The Kinchela Boys Home Aboriginal Corporation has used this year's National Reconciliation Week to launch a space for the Stolen Generation Survivor Community to discuss issues and help reclaim culture, dignity, and family structure.
The Walking Together Program was launched by the KBHAC on Monday at the Sydney Opera House, on the centenary of the opening of the Kinchela Boys Home (KBH) and will help to support and heal current and future survivors of the Stolen Generation.
The program will work with families and communities across NSW with face-to-face meetings and yarning circles, Sorry Business and family rebuilding, grief, and loss support, along with engaging participants in cultural activities, art, and music therapy.
Between 1924 and 1970, up 600 young boys - as well as a small number of girls in its first year of operation - were forcibly removed from their families and sent to KBH on the stolen land of the Dunghutti, on the Mid North Coast of New South Wales.
52 Uncles are still alive today.

KBH is considered one of the most notorious institutions associated with the Stolen Generation, and included alienation, cruelty, and abuse (cultural, physical, and sexual) on a day-to-day basis for the boys who had to live and work there.
Speaking on Monday, Uncle James Michael 'Widdy' Welsh, a survivor of KBH, called it an "evil place."
"I cannot understand why the people who worked there were the way they were," he said.
"We were treated like little slaves; we were never given the right to make a decision…sometimes they'd flog you; give you a hiding.
Mr Welsh arrived at KBH at age eight, and said he had a "lucky period," in "only" being there for five-and-a-half years.
"It was a place that was designed to break us from our culture and to be able to assimilate us to be slaves for the colonised world. There was no other way to put it," he said.
The Walking Together Program, co-designed with the Stolen Generation survivor community, is about supporting and healing.
KBHAC chief executive Tiffany McComsey said it was a "survivor- and descendent-led program," designed to stop the multi-generational trauma from continuing to impact on the survivors' families."
"These conversations have been ongoing and unfinished business," she said, "really going back to the Royal Commission into Aboriginal Deaths in Custody, when the legacy of KBH was first shared".
Ms McComsey said it was known the current trauma-informed programs and systems to help Stolen Generation survivors "are not helping," and weren't helping the KBH survivor community.

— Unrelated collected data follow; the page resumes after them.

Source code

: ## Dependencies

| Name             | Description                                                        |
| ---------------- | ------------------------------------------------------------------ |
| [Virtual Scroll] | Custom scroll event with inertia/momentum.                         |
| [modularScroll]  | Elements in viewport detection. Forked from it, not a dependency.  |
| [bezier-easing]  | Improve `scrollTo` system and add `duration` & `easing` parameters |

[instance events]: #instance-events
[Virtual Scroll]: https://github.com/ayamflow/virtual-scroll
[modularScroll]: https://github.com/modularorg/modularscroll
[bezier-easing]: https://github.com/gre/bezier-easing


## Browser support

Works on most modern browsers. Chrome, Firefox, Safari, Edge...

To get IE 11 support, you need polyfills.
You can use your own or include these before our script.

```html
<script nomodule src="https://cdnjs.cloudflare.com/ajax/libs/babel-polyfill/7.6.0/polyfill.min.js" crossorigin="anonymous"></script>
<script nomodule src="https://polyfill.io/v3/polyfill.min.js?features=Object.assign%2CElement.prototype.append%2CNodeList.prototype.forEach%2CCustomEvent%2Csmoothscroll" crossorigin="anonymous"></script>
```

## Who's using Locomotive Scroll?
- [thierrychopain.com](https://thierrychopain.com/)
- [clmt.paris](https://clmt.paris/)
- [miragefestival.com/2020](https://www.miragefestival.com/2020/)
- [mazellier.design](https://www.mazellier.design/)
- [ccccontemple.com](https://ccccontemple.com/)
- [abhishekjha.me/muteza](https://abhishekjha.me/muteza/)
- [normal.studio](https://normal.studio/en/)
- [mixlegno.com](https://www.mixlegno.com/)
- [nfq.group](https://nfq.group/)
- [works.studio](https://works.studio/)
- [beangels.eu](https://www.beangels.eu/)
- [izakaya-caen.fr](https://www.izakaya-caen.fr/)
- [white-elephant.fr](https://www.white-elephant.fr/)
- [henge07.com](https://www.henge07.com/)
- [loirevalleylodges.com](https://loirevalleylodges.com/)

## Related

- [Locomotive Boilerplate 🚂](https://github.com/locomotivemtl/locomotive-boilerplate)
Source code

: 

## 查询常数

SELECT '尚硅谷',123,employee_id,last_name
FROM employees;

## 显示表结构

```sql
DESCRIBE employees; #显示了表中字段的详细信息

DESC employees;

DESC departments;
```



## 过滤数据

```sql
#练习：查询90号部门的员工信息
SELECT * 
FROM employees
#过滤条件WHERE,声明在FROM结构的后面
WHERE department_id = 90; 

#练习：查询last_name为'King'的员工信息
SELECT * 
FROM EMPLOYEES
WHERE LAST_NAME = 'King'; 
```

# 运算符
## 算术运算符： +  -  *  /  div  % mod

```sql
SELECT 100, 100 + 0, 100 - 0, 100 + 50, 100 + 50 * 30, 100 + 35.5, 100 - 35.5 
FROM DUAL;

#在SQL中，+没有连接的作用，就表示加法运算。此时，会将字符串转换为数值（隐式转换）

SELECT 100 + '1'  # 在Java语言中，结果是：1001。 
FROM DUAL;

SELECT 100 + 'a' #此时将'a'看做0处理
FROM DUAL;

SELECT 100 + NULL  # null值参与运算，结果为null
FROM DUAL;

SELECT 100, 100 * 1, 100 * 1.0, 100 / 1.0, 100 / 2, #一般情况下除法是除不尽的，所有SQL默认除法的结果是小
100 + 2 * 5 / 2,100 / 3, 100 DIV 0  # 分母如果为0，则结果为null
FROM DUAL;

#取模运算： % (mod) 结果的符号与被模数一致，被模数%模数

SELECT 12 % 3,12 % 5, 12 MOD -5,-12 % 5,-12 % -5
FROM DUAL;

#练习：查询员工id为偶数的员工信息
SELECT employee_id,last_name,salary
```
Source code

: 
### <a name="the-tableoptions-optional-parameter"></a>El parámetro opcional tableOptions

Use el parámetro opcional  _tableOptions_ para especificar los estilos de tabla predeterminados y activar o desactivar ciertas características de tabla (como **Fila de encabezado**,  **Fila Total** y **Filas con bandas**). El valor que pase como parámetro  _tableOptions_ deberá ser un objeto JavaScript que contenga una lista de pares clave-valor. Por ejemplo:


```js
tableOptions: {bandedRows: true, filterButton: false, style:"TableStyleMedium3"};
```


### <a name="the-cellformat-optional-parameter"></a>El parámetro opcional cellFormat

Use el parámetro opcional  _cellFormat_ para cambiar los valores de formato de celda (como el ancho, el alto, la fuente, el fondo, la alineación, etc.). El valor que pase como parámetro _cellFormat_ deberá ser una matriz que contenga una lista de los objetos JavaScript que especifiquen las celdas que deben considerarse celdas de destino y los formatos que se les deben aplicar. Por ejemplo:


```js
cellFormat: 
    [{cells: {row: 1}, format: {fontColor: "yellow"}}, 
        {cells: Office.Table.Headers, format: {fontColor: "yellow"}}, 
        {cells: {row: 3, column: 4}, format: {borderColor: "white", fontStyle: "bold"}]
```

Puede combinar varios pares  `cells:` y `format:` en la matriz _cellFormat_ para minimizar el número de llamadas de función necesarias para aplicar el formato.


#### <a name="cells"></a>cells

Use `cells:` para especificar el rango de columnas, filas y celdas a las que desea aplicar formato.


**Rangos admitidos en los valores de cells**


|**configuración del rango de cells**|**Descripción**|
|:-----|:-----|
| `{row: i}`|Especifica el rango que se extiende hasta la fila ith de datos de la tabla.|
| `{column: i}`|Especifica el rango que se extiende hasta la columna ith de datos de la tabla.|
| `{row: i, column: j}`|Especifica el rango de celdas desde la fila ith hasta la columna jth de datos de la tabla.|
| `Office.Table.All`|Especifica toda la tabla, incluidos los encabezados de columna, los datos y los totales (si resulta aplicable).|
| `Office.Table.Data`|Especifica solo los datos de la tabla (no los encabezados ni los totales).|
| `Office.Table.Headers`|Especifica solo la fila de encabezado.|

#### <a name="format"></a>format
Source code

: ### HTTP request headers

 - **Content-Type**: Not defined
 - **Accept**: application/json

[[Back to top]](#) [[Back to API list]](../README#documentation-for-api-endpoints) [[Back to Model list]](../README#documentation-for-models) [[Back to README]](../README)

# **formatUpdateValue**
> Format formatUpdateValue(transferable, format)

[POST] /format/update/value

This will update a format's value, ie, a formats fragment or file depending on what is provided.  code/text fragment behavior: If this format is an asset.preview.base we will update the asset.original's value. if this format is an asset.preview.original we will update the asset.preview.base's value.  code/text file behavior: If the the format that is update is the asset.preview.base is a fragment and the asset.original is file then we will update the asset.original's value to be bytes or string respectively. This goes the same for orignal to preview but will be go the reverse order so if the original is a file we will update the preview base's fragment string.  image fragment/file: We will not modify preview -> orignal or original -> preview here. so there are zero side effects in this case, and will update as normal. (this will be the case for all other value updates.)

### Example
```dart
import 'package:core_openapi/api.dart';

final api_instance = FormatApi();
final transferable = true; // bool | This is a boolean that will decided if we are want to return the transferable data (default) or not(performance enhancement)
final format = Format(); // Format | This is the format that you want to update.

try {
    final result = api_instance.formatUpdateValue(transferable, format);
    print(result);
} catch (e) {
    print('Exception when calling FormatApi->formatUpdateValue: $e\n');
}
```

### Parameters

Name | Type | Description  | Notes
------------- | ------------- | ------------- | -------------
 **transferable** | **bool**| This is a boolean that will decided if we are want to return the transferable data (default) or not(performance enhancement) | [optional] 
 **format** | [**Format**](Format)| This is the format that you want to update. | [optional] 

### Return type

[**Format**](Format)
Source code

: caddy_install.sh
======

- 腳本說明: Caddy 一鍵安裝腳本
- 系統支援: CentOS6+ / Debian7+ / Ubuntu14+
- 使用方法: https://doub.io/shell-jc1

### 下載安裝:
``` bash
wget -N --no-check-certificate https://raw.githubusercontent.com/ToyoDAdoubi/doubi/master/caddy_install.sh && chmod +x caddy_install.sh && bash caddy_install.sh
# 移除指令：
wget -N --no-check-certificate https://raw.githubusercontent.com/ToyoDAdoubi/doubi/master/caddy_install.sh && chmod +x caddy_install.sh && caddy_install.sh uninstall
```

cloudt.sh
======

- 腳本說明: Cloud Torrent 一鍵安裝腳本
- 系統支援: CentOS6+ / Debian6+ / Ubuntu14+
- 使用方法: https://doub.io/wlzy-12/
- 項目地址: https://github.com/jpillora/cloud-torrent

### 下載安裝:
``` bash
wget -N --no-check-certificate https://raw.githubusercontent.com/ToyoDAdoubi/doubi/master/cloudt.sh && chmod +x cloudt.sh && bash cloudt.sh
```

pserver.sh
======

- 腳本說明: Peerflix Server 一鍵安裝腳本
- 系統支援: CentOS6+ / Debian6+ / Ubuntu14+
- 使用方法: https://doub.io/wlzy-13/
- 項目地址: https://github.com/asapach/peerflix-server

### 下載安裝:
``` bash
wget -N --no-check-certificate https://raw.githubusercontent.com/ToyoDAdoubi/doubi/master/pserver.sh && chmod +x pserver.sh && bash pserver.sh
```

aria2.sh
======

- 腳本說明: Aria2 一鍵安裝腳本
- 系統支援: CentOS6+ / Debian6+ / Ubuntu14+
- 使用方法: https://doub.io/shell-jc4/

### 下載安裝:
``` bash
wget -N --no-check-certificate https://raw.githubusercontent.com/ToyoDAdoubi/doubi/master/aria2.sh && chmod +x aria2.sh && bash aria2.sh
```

"Without knowing the pain, without understanding what it is the Uncles and families need and want, and how to support their own healing, these programs are going to continue to fail them," she said.
"So why invest in things that don't work?"

KBH descendant Aunty Lesley Franks agreed, arguing: "We need different things to what's out there.
"And the first thing we need is a safe place, to be ourselves and to talk about the issues that affect us," she said.
Standing in front of the Opera House, Mr Welsh, said "trust" was lost due to the way the boys were treated. He explained how he turned to alcohol to mask the pain; growing up wanting to be strong enough to never have to receive help from anyone.
"Trauma to me was just a word, but I know now it was a disease that was programmed [into] me and put into my brain in the way these people punished us," he said, describing a fear of losing his children, and the breaking of his family structure.
He said he was given a piece of paper in 2017 that said he was "allowed" to own and speak his language.
"People don't know that - of course they don't know - because no one was told the truth about what happened to this land when they come here," Mr Welsh said.
The KBH survivors' community have also taken their story across Australia, with the inaugural Australian Stolen Generations Mobile Education Centre (MEC).
The MEC has transformed a retired bus to help educate children, young people and both Indigenous and non-Indigenous communities about the experience of children who were kept at KBH.